Information supplied:
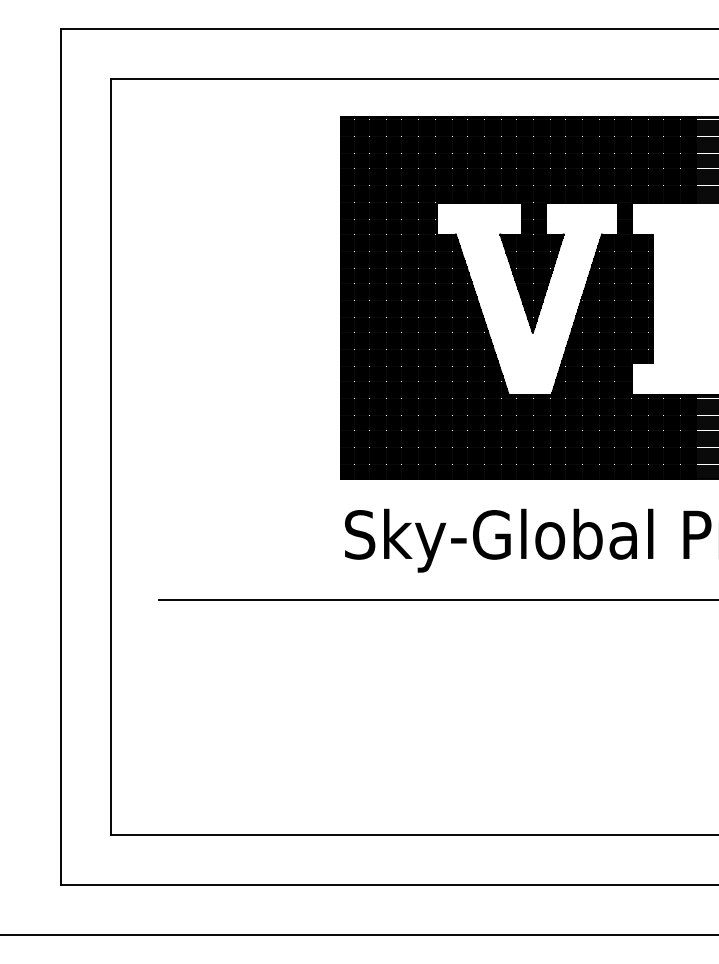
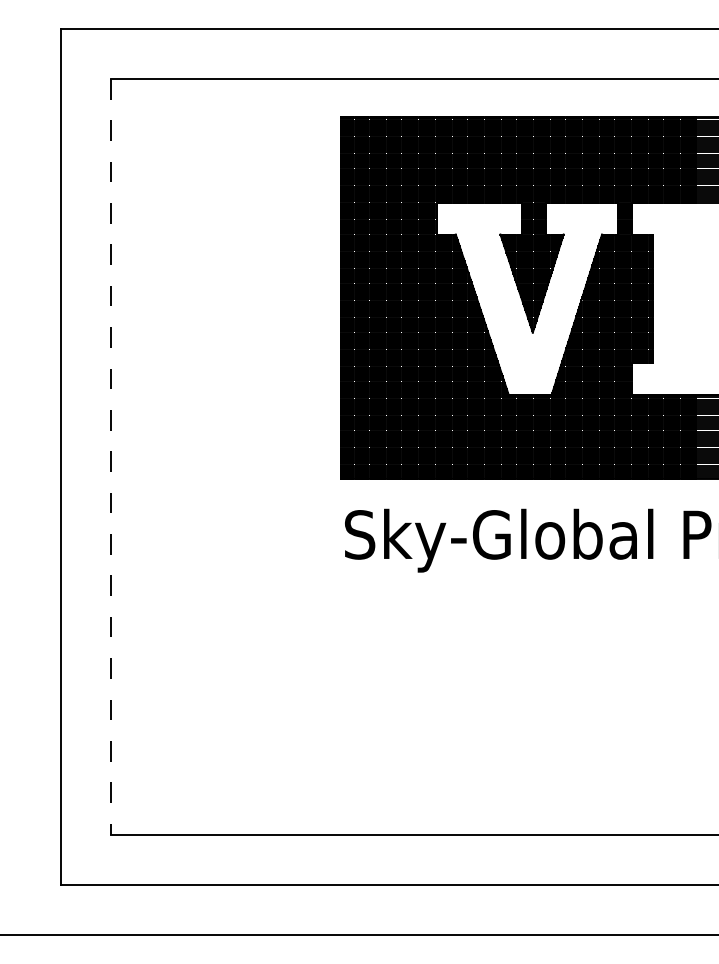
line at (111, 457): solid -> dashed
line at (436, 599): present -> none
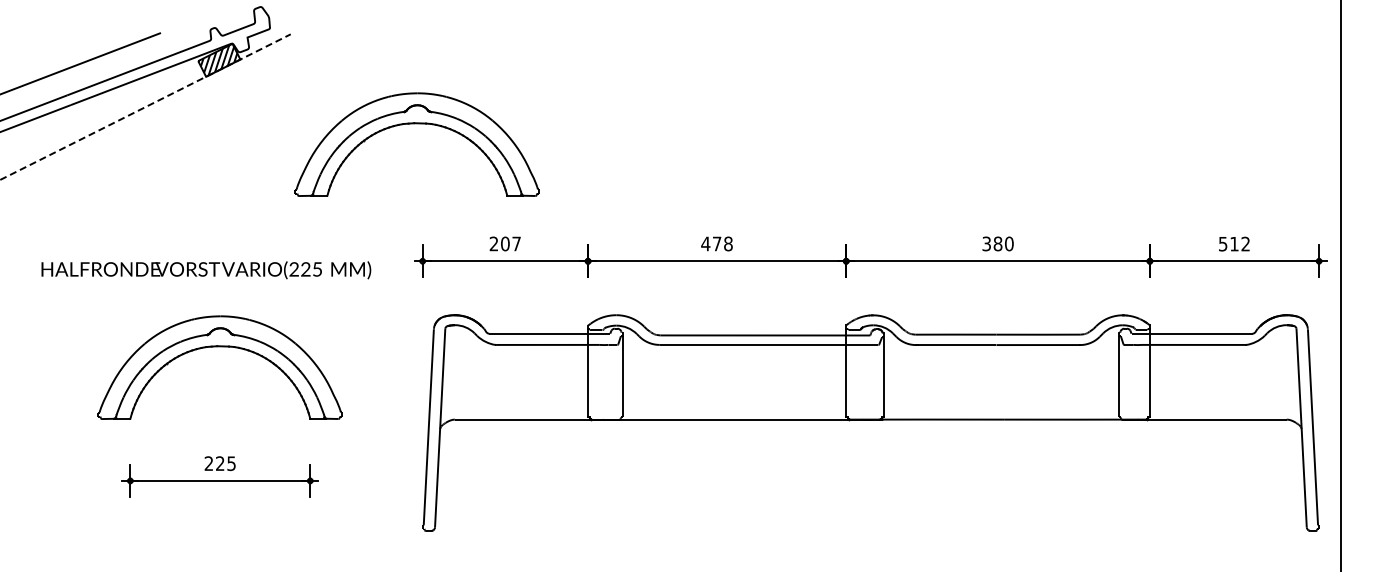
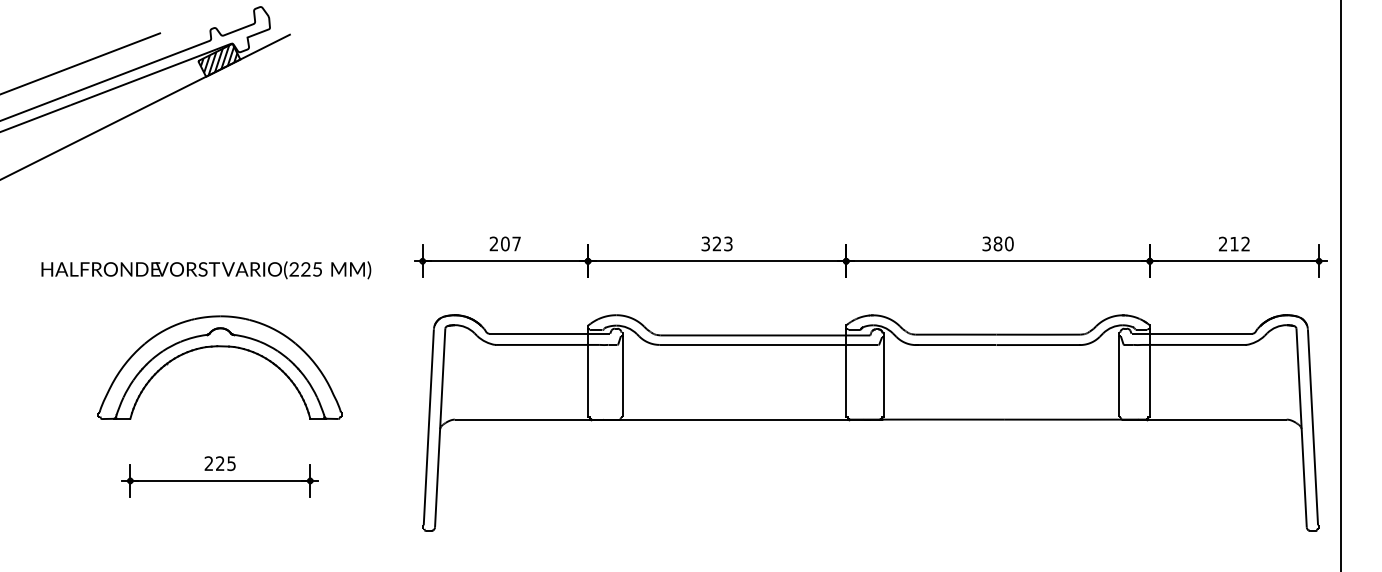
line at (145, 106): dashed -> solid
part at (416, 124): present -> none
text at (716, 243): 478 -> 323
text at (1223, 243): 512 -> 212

Problem to work on: Rewrite the lines starting at the one containing "line at (145, 106): dashed -> solid" and ending with the final line above, replacing "present" with "shown" and keeping everything else the same.

Output of the task:
line at (145, 106): dashed -> solid
part at (416, 124): shown -> none
text at (716, 243): 478 -> 323
text at (1223, 243): 512 -> 212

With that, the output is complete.